Storage & Filesystems
Rockfish uses the General Parallel File System (GPFS) or IBM Spectrum Scale to deploy a scalable high performance scratch file system. GPFS provides a global namespace, shared file system with simultaneous file access from multiple compute nodes. It also provides high recover-ability and data availability. All allocations on these file sets are shared by the research group and have a quota per group.
Storage provided by ARCH is only for research and educational data, code, and documents for use on the Rockfish cluster. ARCH creates, modifies, and enforces quotas based on group allocations. In addition, ARCH reserves the right to delete, move, or otherwise make data unavailable on any storage system as deemed necessary by ARCH personnel to maintain the overall quality of service.
While ARCH makes every effort to maintain the availability and integrity of our storage systems, the storage systems are not backed up by default. Users are responsible for purchasing backup services or setting up their own backups of their data.
As ARCH has a finite amount of resources, increases to storage quotas are given out on an as-needed basis at the discretion of ARCH staff based on system conditions, available space, and needs. Before requesting an increase in storage, please remove any data from the system that is no longer needed.
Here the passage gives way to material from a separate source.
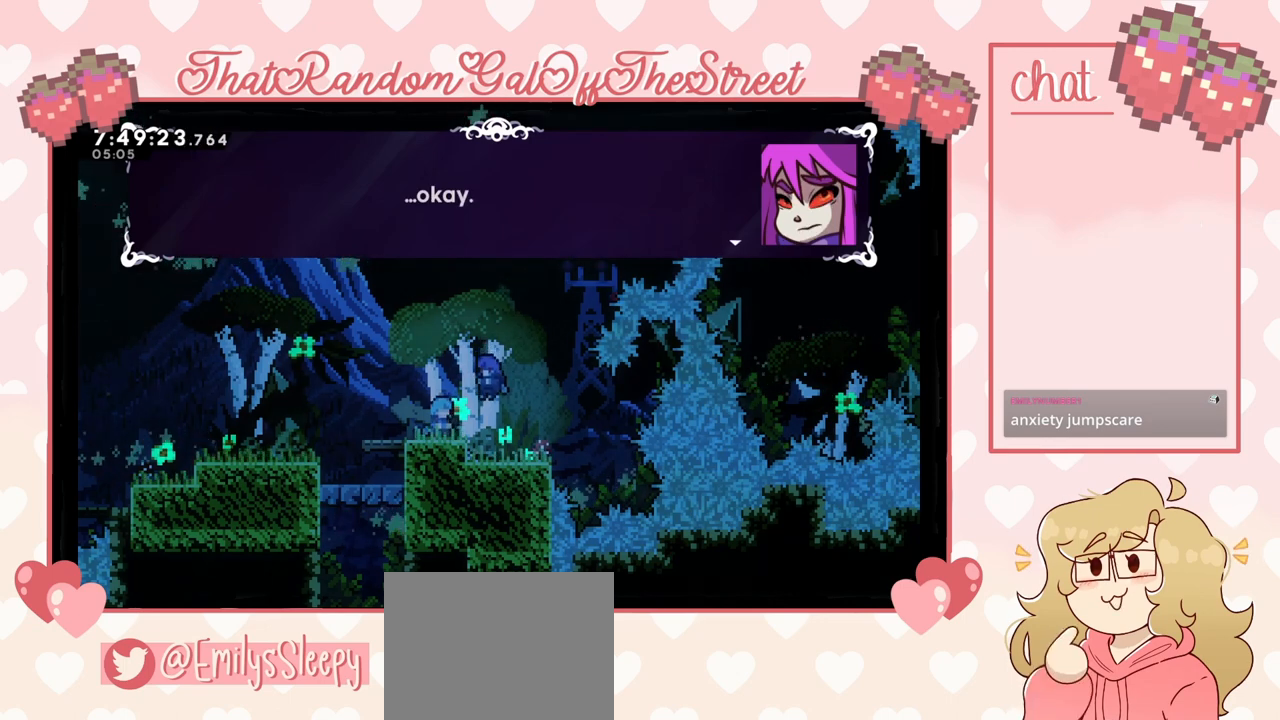
{"buttons": [], "left_stick": "center", "right_stick": "center", "events": []}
If you have a project requiring temporary storage, please reach out to ARCH staff to discuss your needs.
Filesystems At a Glance
|Filesystem||System Type||Total Size||Block Size||Default Quota||Files Per T||Backed Up?|
|/scratch4/||IBM GPFS||3.8PB||4MB||10T||2,000 files per TB||No|
|/scratch16/||IBM GPFS||3.6PB||16MB||N/A||1000 files per TB||No|
|/data/||IBM GPFS||5.1PB||16MB||20T||400 files per TB||No|
- Each user on the Rockfish cluster is provided 50GB of home directory storage through ZFS on Linux.
- The home filesystem uses NVMe SSD drives.
- /home/ is intended for small, frequently used items such as source code, scripts, and cannot be used for Input/Output (I/O i.e. Reading or Writing) from jobs and programs.
- Limited file recovery is available for home areas.
- Scratch space is held on ARCH’s high-performance GPFS parallel file system.
- Scratch is intended to be used for staging data which is required/generated by computational processes running on the cluster. This type of data is often referred to as “intermediate data” and should be data that can easily be deleted at the conclusion of a project.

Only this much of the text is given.